> _YOUR TASKS_:
(A) According to the storm report, how many of the deaths were on the island of Biliran?
(B) Edit the records below by changing "kompaktsuv" to "kompakt-SUV", keeping everything else the same. Leave the pictures out of your answer.

> _SELECTED TEXT_:
----------------

Slow-moving Kai-Tak finally swept out to the South China Sea on Monday after inducing days of heavy rain that led to deadly floods and landslides as it sliced across the central islands last weekend.

The government's disaster monitoring agency listed 43 dead in an updated tally and said 45 other people were still missing, many of them feared buried by mud avalanches that struck the small island of Biliran.

"The retrieval operations are still ongoing but we are not finding anyone alive. We only find dead bodies," Sofronio Dacillo, a disaster monitoring officer, told AFP by telephone from Biliran.

"We still have not given up hope of finding someone alive but the chances are slim."

Bulldozers continued to dig for survivors in houses buried by landslides on Biliran, located about 500 kilometres southeast of Manila. The island accounted for 30 of the 43 deaths, with 31 residents missing, authorities said.

The storm's slow movement caused large volumes of rain to fall on the central Philippines, government weather forecaster Jun Galang told AFP.

"It stayed almost stationary so it dumped a lot of rain and caused a lot of landslides which caused many deaths," Galang said.

About half of the more than 100,000 people who fled their homes remained inside evacuation centres this week, the government said.

As rescue efforts continued, Philippine authorities monitored another low-pressure area in the Pacific Ocean that the state weather service said could develop into a storm and strike the archipelago over the Christmas weekend.
The Philippines is battered by 20 major storms each year on average, many of them deadly.

----------------

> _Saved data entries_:

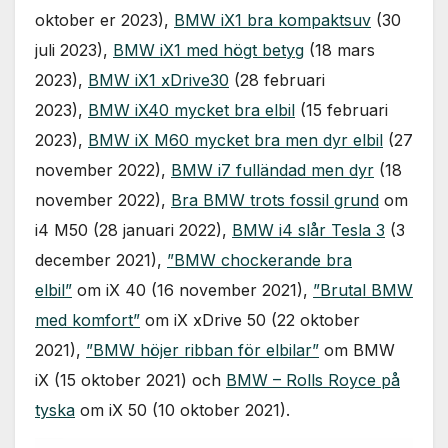
oktober er 2023),
BMW iX1 bra kompaktsuv
(30
juli 2023),
BMW iX1 med högt betyg
(18 mars
2023),
BMW iX1 xDrive30
(28 februari
2023),
BMW iX40 mycket bra elbil
(15 februari
2023),
BMW iX M60 mycket bra men dyr elbil
(27
november 2022),
BMW i7 fulländad men dyr
(18
november 2022),
Bra BMW trots fossil grund
om
i4 M50 (28 januari 2022),
BMW i4 slår Tesla 3
(3
december 2021),
”BMW chockerande bra
elbil”
om iX 40 (16 november 2021),
”Brutal BMW
med komfort”
om iX xDrive 50 (22 oktober
2021),
”BMW höjer ribban för elbilar”
om BMW
iX (15 oktober 2021) och
BMW – Rolls Royce på
tyska
om iX 50 (10 oktober 2021).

----------------

> _ACTIVITY ANSWERS_:
(A) Biliran accounted for 30 of the 43 deaths.

(B)
oktober er 2023),
BMW iX1 bra kompakt-SUV
(30
juli 2023),
BMW iX1 med högt betyg
(18 mars
2023),
BMW iX1 xDrive30
(28 februari
2023),
BMW iX40 mycket bra elbil
(15 februari
2023),
BMW iX M60 mycket bra men dyr elbil
(27
november 2022),
BMW i7 fulländad men dyr
(18
november 2022),
Bra BMW trots fossil grund
om
i4 M50 (28 januari 2022),
BMW i4 slår Tesla 3
(3
december 2021),
”BMW chockerande bra
elbil”
om iX 40 (16 november 2021),
”Brutal BMW
med komfort”
om iX xDrive 50 (22 oktober
2021),
”BMW höjer ribban för elbilar”
om BMW
iX (15 oktober 2021) och
BMW – Rolls Royce på
tyska
om iX 50 (10 oktober 2021).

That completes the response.